▸ What is required: Make an exact copy of all the entries, with the pictures left out.

▸ Extracted records:

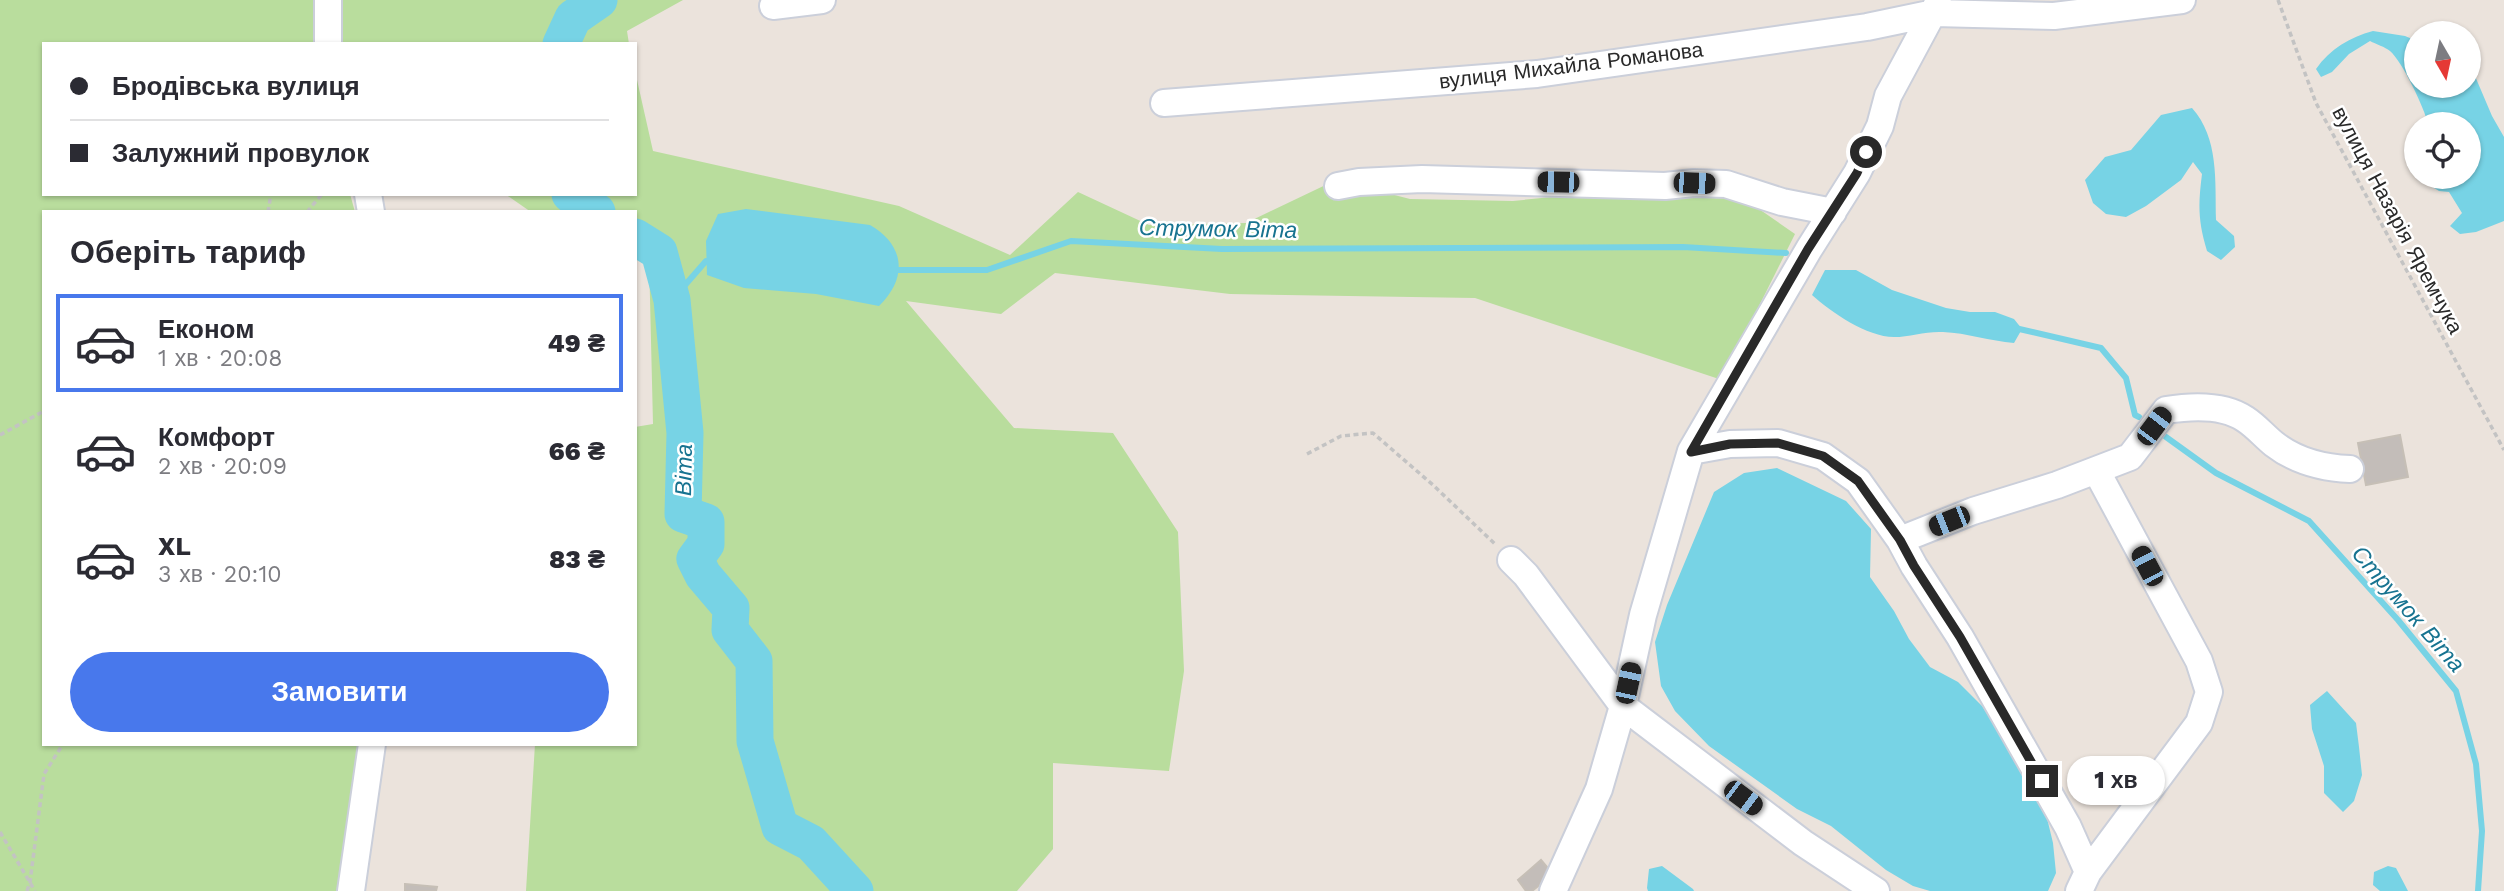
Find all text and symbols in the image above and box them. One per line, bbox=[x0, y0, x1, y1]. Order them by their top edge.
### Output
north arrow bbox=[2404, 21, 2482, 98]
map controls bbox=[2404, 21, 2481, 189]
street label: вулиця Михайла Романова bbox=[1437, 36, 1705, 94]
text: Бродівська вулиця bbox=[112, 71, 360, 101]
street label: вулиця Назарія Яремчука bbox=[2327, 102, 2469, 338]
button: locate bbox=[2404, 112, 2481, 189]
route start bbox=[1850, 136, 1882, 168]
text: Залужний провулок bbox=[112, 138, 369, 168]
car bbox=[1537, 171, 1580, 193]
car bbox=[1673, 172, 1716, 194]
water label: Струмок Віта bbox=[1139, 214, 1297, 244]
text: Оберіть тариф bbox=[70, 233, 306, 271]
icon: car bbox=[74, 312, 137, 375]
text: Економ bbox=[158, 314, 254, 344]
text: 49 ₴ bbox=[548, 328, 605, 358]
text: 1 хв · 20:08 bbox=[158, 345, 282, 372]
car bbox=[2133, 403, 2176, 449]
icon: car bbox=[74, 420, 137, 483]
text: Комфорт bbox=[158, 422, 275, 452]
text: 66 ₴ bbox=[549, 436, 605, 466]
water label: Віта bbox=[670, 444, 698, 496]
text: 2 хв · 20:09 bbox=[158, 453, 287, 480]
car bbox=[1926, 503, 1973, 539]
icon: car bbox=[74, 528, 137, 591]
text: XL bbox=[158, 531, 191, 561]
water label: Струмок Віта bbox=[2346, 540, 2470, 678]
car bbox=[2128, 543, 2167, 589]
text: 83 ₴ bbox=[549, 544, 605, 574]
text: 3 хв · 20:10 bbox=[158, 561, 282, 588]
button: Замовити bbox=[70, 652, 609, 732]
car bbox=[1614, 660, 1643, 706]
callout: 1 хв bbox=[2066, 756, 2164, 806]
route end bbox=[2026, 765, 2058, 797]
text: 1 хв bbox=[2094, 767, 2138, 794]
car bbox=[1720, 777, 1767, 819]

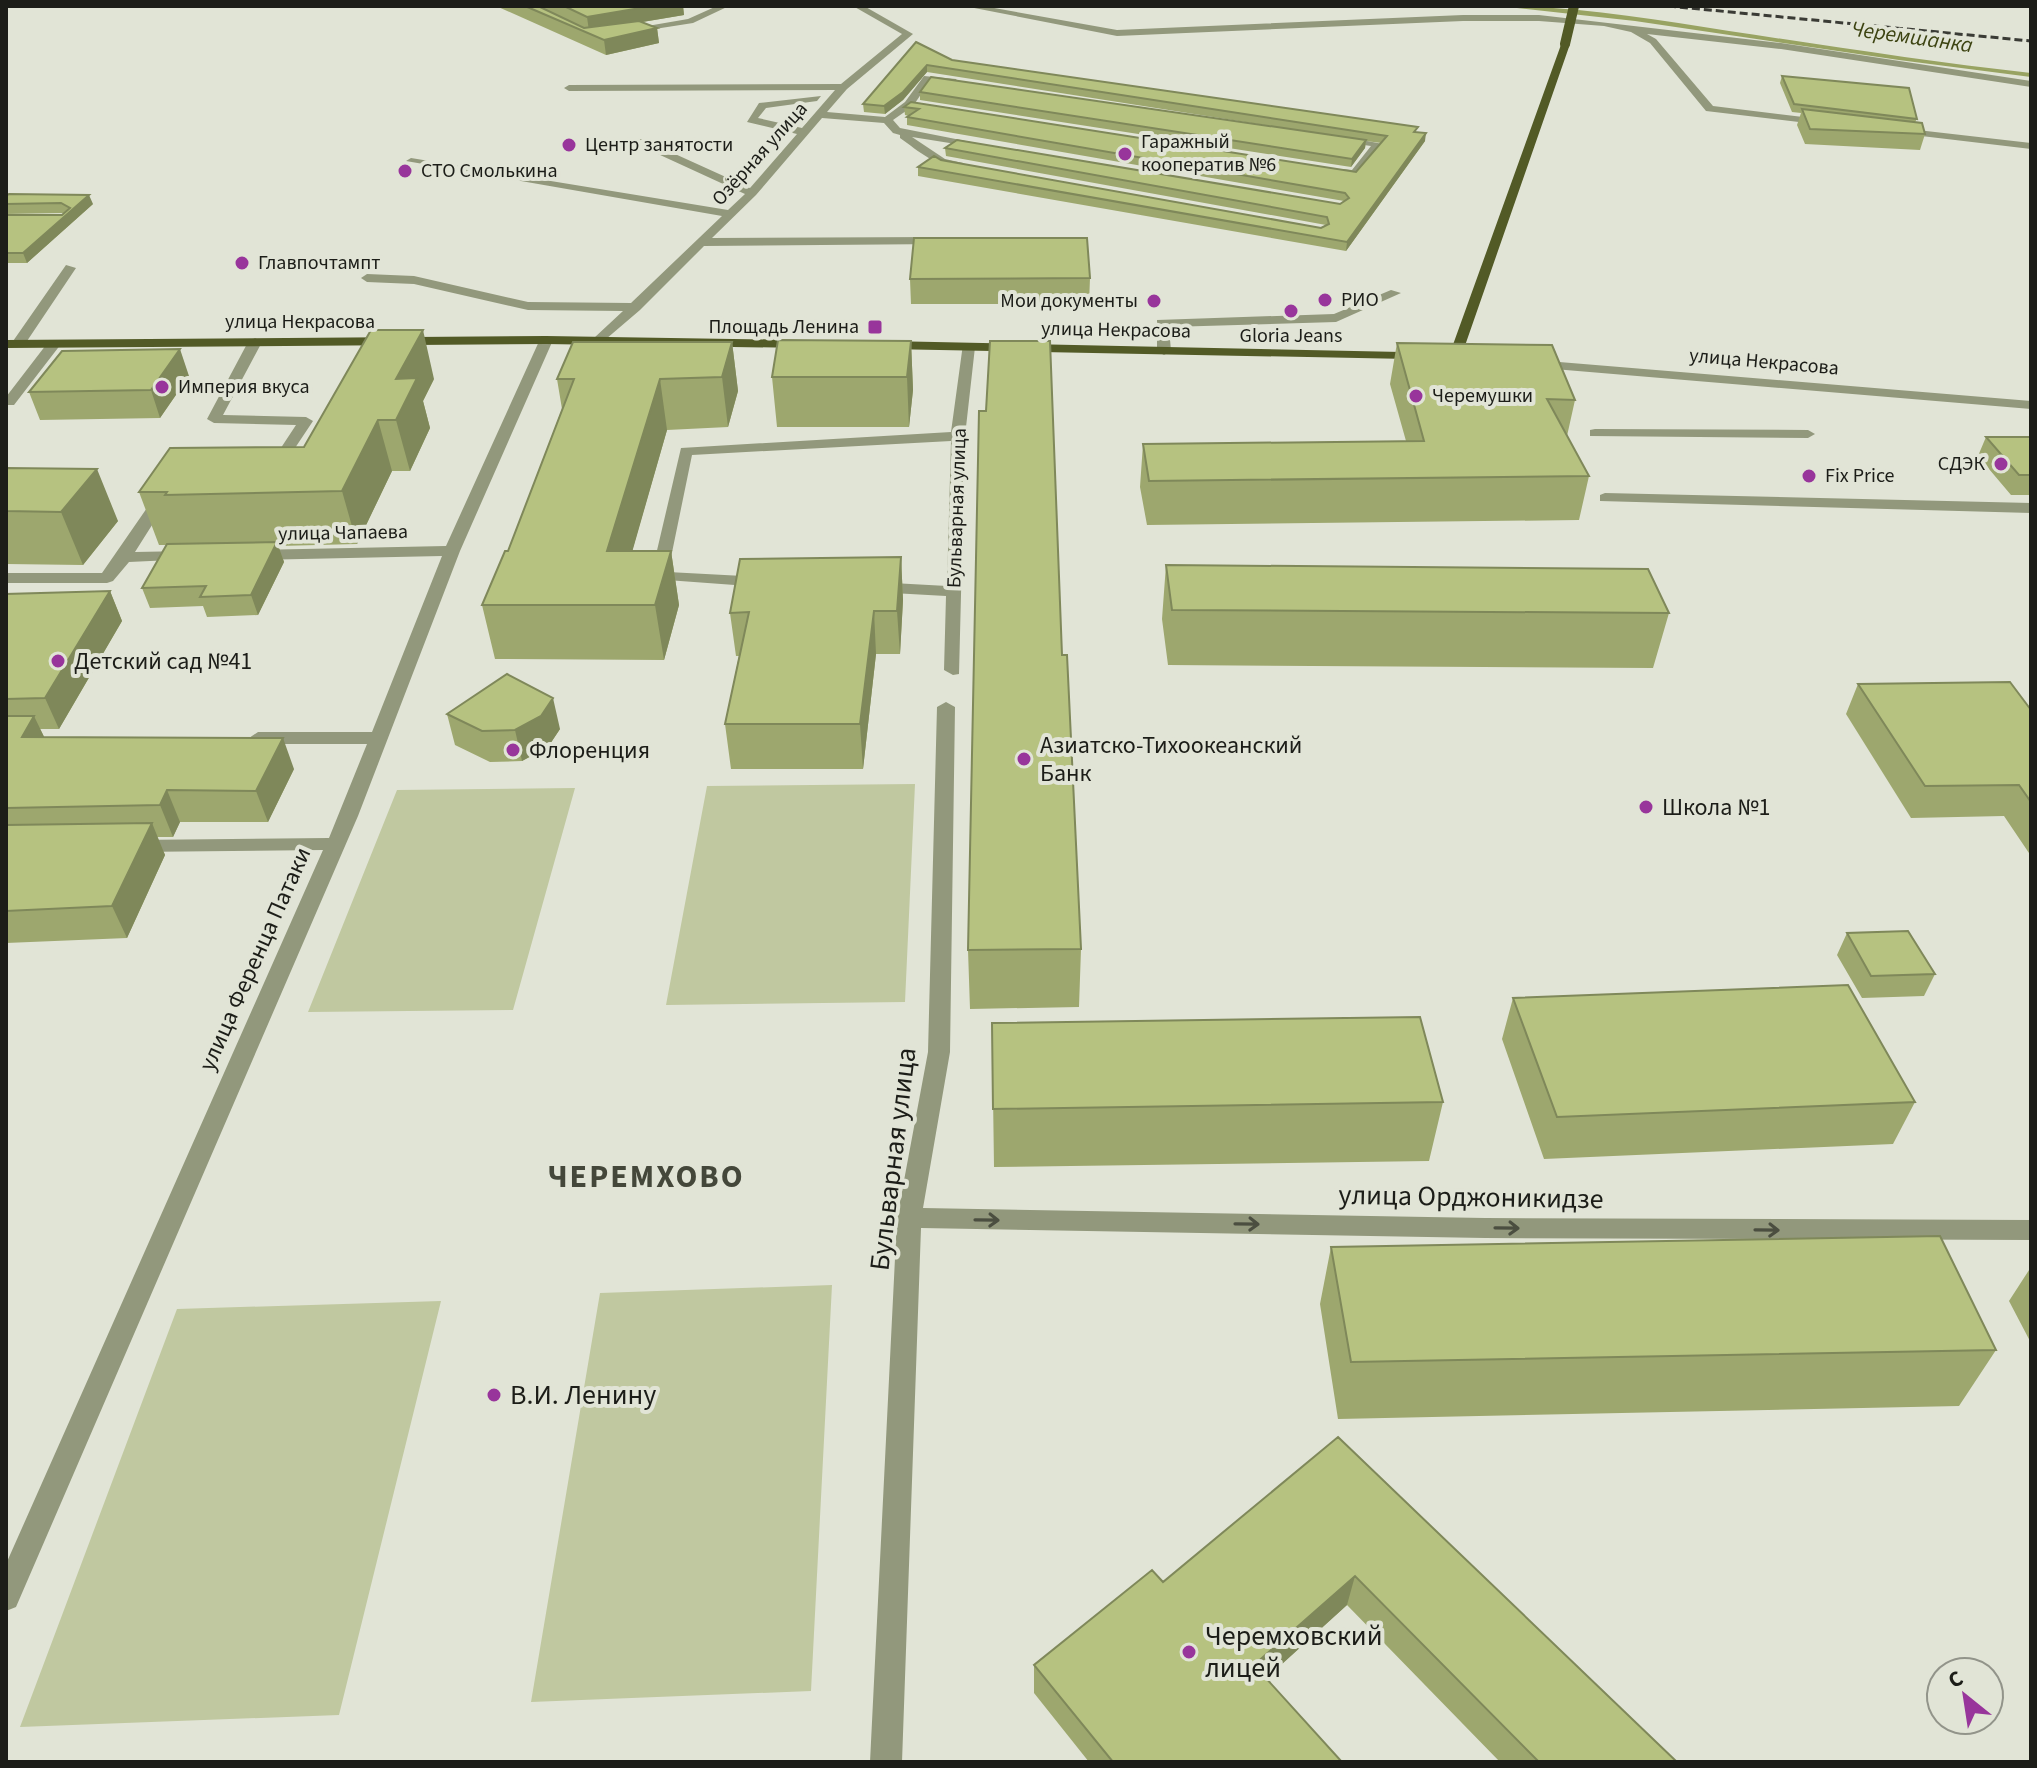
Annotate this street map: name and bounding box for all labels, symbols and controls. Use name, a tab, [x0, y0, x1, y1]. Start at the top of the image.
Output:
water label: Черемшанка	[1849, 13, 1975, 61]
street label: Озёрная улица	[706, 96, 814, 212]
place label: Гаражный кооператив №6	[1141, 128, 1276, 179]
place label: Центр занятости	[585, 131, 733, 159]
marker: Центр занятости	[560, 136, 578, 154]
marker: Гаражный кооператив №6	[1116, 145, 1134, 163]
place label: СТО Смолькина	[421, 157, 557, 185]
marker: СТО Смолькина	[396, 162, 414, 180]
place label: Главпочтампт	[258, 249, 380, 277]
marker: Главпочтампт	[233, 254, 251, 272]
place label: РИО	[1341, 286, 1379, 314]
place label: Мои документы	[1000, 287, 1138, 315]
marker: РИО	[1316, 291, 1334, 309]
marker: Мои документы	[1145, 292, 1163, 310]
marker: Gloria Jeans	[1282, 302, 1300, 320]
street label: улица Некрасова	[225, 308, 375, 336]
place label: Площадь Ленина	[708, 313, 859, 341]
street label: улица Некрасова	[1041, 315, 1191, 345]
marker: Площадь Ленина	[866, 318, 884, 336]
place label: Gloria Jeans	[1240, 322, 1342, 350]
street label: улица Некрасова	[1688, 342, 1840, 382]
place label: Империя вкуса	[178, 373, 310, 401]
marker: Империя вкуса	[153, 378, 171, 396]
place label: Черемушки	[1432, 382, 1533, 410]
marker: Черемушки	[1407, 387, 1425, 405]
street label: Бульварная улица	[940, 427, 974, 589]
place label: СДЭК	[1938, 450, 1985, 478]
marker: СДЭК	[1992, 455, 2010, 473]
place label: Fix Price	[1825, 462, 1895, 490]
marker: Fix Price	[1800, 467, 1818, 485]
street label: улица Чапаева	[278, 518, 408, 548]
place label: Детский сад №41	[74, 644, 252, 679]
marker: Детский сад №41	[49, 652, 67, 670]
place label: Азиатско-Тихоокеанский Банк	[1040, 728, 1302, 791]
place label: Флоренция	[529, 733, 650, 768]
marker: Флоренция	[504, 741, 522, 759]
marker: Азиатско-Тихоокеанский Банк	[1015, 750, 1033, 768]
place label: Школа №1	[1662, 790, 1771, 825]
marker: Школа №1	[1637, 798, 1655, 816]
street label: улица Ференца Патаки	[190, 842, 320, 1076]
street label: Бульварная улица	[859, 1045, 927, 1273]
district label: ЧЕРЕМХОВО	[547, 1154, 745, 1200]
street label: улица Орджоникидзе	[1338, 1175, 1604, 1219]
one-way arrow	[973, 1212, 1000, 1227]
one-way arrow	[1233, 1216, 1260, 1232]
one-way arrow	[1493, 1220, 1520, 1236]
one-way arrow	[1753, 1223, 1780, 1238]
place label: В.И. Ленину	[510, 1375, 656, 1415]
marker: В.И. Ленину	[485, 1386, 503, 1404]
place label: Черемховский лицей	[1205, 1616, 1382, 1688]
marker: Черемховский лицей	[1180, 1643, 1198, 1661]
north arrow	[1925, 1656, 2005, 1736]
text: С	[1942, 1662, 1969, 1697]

▸ Written response:
Find all text and symbols in the image above and box them. One per line, bbox=[x0, y0, x1, y1]. Order them by their top edge.
### Output
north arrow bbox=[2404, 21, 2482, 98]
map controls bbox=[2404, 21, 2481, 189]
street label: вулиця Михайла Романова bbox=[1437, 36, 1705, 94]
text: Бродівська вулиця bbox=[112, 71, 360, 101]
street label: вулиця Назарія Яремчука bbox=[2327, 102, 2469, 338]
button: locate bbox=[2404, 112, 2481, 189]
route start bbox=[1850, 136, 1882, 168]
text: Залужний провулок bbox=[112, 138, 369, 168]
car bbox=[1537, 171, 1580, 193]
car bbox=[1673, 172, 1716, 194]
water label: Струмок Віта bbox=[1139, 214, 1297, 244]
text: Оберіть тариф bbox=[70, 233, 306, 271]
icon: car bbox=[74, 312, 137, 375]
text: Економ bbox=[158, 314, 254, 344]
text: 49 ₴ bbox=[548, 328, 605, 358]
text: 1 хв · 20:08 bbox=[158, 345, 282, 372]
car bbox=[2133, 403, 2176, 449]
icon: car bbox=[74, 420, 137, 483]
text: Комфорт bbox=[158, 422, 275, 452]
text: 66 ₴ bbox=[549, 436, 605, 466]
water label: Віта bbox=[670, 444, 698, 496]
text: 2 хв · 20:09 bbox=[158, 453, 287, 480]
car bbox=[1926, 503, 1973, 539]
icon: car bbox=[74, 528, 137, 591]
text: XL bbox=[158, 531, 191, 561]
water label: Струмок Віта bbox=[2346, 540, 2470, 678]
car bbox=[2128, 543, 2167, 589]
text: 83 ₴ bbox=[549, 544, 605, 574]
text: 3 хв · 20:10 bbox=[158, 561, 282, 588]
button: Замовити bbox=[70, 652, 609, 732]
car bbox=[1614, 660, 1643, 706]
callout: 1 хв bbox=[2066, 756, 2164, 806]
route end bbox=[2026, 765, 2058, 797]
text: 1 хв bbox=[2094, 767, 2138, 794]
car bbox=[1720, 777, 1767, 819]

Annotate this street map: name and bounding box for all labels, symbols and controls. Use name, a tab, [x0, y0, x1, y1]. Start at the top of the image.
Output:
water label: Черемшанка	[1849, 13, 1975, 61]
street label: Озёрная улица	[706, 96, 814, 212]
place label: Гаражный кооператив №6	[1141, 128, 1276, 179]
place label: Центр занятости	[585, 131, 733, 159]
marker: Центр занятости	[560, 136, 578, 154]
marker: Гаражный кооператив №6	[1116, 145, 1134, 163]
place label: СТО Смолькина	[421, 157, 557, 185]
marker: СТО Смолькина	[396, 162, 414, 180]
place label: Главпочтампт	[258, 249, 380, 277]
marker: Главпочтампт	[233, 254, 251, 272]
place label: РИО	[1341, 286, 1379, 314]
place label: Мои документы	[1000, 287, 1138, 315]
marker: РИО	[1316, 291, 1334, 309]
marker: Мои документы	[1145, 292, 1163, 310]
marker: Gloria Jeans	[1282, 302, 1300, 320]
street label: улица Некрасова	[225, 308, 375, 336]
place label: Площадь Ленина	[708, 313, 859, 341]
street label: улица Некрасова	[1041, 315, 1191, 345]
marker: Площадь Ленина	[866, 318, 884, 336]
place label: Gloria Jeans	[1240, 322, 1342, 350]
street label: улица Некрасова	[1688, 342, 1840, 382]
place label: Империя вкуса	[178, 373, 310, 401]
marker: Империя вкуса	[153, 378, 171, 396]
place label: Черемушки	[1432, 382, 1533, 410]
marker: Черемушки	[1407, 387, 1425, 405]
street label: Бульварная улица	[940, 427, 974, 589]
place label: СДЭК	[1938, 450, 1985, 478]
marker: СДЭК	[1992, 455, 2010, 473]
place label: Fix Price	[1825, 462, 1895, 490]
marker: Fix Price	[1800, 467, 1818, 485]
street label: улица Чапаева	[278, 518, 408, 548]
place label: Детский сад №41	[74, 644, 252, 679]
marker: Детский сад №41	[49, 652, 67, 670]
place label: Азиатско-Тихоокеанский Банк	[1040, 728, 1302, 791]
place label: Флоренция	[529, 733, 650, 768]
marker: Флоренция	[504, 741, 522, 759]
marker: Азиатско-Тихоокеанский Банк	[1015, 750, 1033, 768]
place label: Школа №1	[1662, 790, 1771, 825]
marker: Школа №1	[1637, 798, 1655, 816]
street label: улица Ференца Патаки	[190, 842, 320, 1076]
street label: Бульварная улица	[859, 1045, 927, 1273]
district label: ЧЕРЕМХОВО	[547, 1154, 745, 1200]
street label: улица Орджоникидзе	[1338, 1175, 1604, 1219]
one-way arrow	[973, 1212, 1000, 1227]
one-way arrow	[1233, 1216, 1260, 1232]
one-way arrow	[1493, 1220, 1520, 1236]
one-way arrow	[1753, 1223, 1780, 1238]
place label: В.И. Ленину	[510, 1375, 656, 1415]
marker: В.И. Ленину	[485, 1386, 503, 1404]
place label: Черемховский лицей	[1205, 1616, 1382, 1688]
marker: Черемховский лицей	[1180, 1643, 1198, 1661]
north arrow	[1925, 1656, 2005, 1736]
text: С	[1942, 1662, 1969, 1697]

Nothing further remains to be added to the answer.